Please copy each line of the records below that includes the word "lines".

Extracted data entries
>>>>>

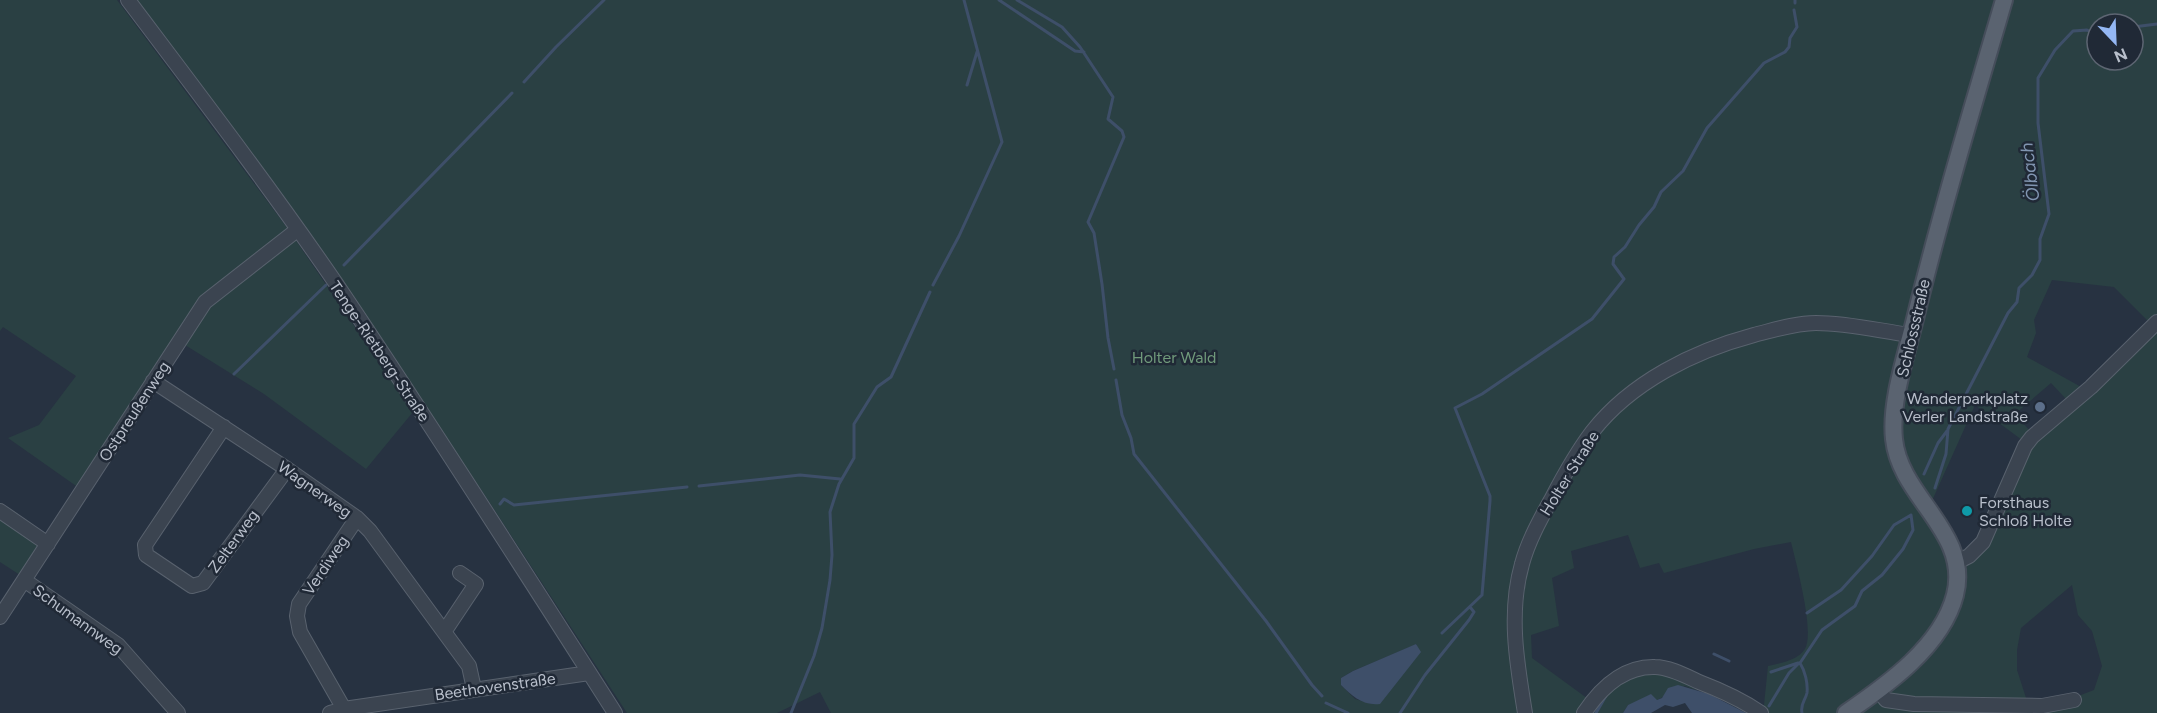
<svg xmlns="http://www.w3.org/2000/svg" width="2157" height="713" viewBox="0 0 2157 713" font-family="Figtree,sans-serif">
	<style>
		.green { fill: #2a4043; fill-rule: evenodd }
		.water { fill: #3e4f69 }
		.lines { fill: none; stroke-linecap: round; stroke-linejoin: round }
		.stream { stroke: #3e4f69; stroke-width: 3 }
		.minor-casing { stroke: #59626e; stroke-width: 16 }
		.major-casing { stroke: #454d5a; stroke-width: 20 }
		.minor { stroke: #3b4450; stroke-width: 14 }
		.major { stroke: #5a6370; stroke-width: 16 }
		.service-dot { fill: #5c6f8a; stroke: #202936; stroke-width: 2 }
		.culture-dot { fill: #0f9aa8; stroke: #202936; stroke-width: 2 }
		.labels { text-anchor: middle; stroke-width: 5; stroke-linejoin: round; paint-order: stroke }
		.street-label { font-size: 16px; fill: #b8bfcb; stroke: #202936 }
		.park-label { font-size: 16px; fill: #709a7b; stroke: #202936 }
		.poi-label { font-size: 16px; fill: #b8bfcb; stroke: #202936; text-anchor: end }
		.water-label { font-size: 18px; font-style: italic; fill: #8195b1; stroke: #202936 }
	</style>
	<rect width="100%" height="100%" fill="#273241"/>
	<path class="green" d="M 0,0 L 117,0 L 288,229 L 413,412 L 366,469 L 264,394 L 185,345 L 79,488 L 8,438 L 39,425 L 76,376 L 3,327 L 0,331 Z
		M 133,0 L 2157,0 L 2157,713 L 1759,713 L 1764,705 L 1768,666 C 1780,663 1797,661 1805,649 C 1815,632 1796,563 1791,542 L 1754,549 L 1664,573 L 1659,563 L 1640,568 L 1628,535 L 1571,551 L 1574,568 L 1552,578 L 1559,626 L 1531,635 L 1532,658 L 1595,704 L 1618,680 L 1645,672 L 1666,674 L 1679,679 L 1698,691 L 1685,686 L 1657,700 L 1628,705 L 1623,713 L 831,713 L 820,692 L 777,713 L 627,713 L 486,497 L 333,275 ZM 2097,24 L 2133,24 L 2133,60 L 2097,60 ZM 2052,280 L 2114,287 L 2150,323 L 2083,388 L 2027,357 L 2036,333 L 2034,320 ZM 2051,383 L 2066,399 L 2030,431 L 2015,414 ZM 1975,405 L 2022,440 L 1974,546 L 1961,554 L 1931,503 ZM 2072,585 L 2078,615 L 2092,631 L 2102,666 L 2094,690 L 2073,698 L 2028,704 L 2017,670 L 2017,650 L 2021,628 ZM 1417,644 L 1372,704 L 1355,699 L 1341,685 L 1341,678 L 1353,671 Z
		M 0,518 L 35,540 L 37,546 L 20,575 L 0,562 Z"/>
	<path class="water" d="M 1416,644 L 1421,652 L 1380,704 C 1363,706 1352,696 1341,685 L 1341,678 L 1353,671 Z
		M 1678,685 L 1709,694 L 1746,713 L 1692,713 L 1685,703 L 1673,707 L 1665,705 L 1651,713 L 1623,713 L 1628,705 L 1651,694 L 1657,700 L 1662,698 L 1668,688 Z"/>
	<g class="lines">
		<path class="stream" d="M 999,0 L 1075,51 L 1084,52
			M 1017,0 L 1062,27 L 1080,47 L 1113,97 L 1108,119 L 1122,131 L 1124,137 L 1088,222 L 1094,233 L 1102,284 L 1108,338 L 1114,369
			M 1795,0 L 1795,3
			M 2133,27 L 2157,24
			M 524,82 L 556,47 L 604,0
			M 967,85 L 977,52
			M 344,265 L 512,93
			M 933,285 L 959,236 L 1002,142 L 964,0
			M 234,374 L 326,285
			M 1116,380 L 1122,415 L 1131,438 L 1134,454 L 1266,621 L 1312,685 L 1322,696
			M 1924,474 L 1938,443 L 1947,431
			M 699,486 L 800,475 L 840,479
			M 1935,488 L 1946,454 L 1948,429 L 2008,313 L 2017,302 L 2019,288 L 2032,275 L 2040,260 L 2040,239 L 2049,214 L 2038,123 L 2038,78 L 2055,50 L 2073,31 L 2087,30 L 2097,35
			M 500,504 L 504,499 L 514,505 L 687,487
			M 1442,633 L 1482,595 L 1490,501 L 1490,496 L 1455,408 L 1482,394 L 1592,319 L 1624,279 L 1613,264 L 1614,257 L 1625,247 L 1639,225 L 1654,207 L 1661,192 L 1683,171 L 1707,128 L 1764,63 L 1785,52 L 1789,47 L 1790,38 L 1797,27 L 1794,10
			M 1714,654 L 1729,661
			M 1771,672 L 1798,663
			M 1326,703 L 1348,713
			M 1769,706 L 1789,673 L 1799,663
			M 791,713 L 814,656 L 822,628 L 830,580 L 832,555 L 830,512 L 839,484 L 854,458 L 854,424 L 877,387 L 891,377 L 930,292
			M 1400,713 L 1425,675 L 1469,620 L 1474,612 L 1470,607
			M 1596,713 L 1607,694
			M 1802,713 C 1800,704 1805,701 1807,693 C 1808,683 1805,671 1800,663 L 1822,630 L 1855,606 L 1862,591 L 1882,575 L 1903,549 L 1913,530 L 1911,515 L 1894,525 L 1872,556 L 1841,590 L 1807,613"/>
		<g class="minor-casing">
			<path id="minor" d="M 128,0 C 198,93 269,186 335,282 C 431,424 523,569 615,713
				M 153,381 L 287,469 L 357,518 L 370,531 L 469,666 L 474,689
				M 224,427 L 145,545 L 146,555 L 192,586 L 203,583 L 287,469
				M 0,511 L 48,544
				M 1957,562 L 1969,556 L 1983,542 L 2025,446 L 2032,437 L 2091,387 L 2157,322
				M 24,580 L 118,645 L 178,713
				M 0,617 L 205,302 L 297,230
				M 444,632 L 476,584 L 460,573
				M 1879,691 L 1886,700 L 1914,704 L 2042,706 L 2074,700
				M 344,709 L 300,632 L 297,616 L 299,604 L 357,518
				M 330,713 L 344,709 L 589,673
				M 1525,713 C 1517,664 1508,613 1522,564 C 1528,541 1541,518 1552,498 C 1564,475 1577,452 1592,432 C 1631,382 1694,351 1754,335 C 1774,330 1795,323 1816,323 C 1848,323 1880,331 1911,335
				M 1584,713 C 1600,689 1623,666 1655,667 C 1669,667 1686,676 1699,682 C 1720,690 1742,700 1761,713"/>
		</g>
		<g class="major-casing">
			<path id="major" d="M 1846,713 C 1887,685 1942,646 1955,595 C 1971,532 1900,498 1894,439 C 1890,402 1906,356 1915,319 C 1941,212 1973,106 2004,0"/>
		</g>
		<use href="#minor" class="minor"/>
		<use href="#major" class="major"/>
	</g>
	<circle class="service-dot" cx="2040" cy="407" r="6"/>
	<circle class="culture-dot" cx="1967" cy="511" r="6"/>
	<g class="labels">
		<g class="street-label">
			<text transform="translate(1913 328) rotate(-77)" y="6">Schlossstraße</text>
			<text transform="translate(380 351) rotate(56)" y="6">Tenge-Rietberg-Straße</text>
			<text transform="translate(134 411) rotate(-57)" y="6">Ostpreußenweg</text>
			<text transform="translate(1569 473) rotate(-58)" y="6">Holter Straße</text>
			<text transform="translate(315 489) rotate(35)" y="6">Wagnerweg</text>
			<text transform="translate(233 541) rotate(-54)" y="6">Zelterweg</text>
			<text transform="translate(325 565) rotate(-56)" y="6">Verdiweg</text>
			<text transform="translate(78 619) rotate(36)" y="6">Schumannweg</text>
			<text transform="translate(495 686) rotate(-8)" y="6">Beethovenstraße</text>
		</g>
		<g class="park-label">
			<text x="1174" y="363">Holter Wald</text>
		</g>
		<g class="poi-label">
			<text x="2028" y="404">Wanderparkplatz<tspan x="2028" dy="18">Verler Landstraße</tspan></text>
			<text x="1979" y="508" text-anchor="start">Forsthaus<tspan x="1979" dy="18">Schloß Holte</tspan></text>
		</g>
		<g class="water-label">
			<text transform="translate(2030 172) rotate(-97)" y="6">Ölbach</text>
		</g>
	</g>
	<g transform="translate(2115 42) rotate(157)"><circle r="28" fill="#202936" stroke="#5d6572" stroke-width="1.5"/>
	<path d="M0-4.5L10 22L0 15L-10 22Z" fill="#94b7f4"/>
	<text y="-9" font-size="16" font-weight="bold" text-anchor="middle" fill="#b8bfcb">N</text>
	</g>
</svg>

<<<<<

▶ [Response box]:
		.lines { fill: none; stroke-linecap: round; stroke-linejoin: round }
	<g class="lines">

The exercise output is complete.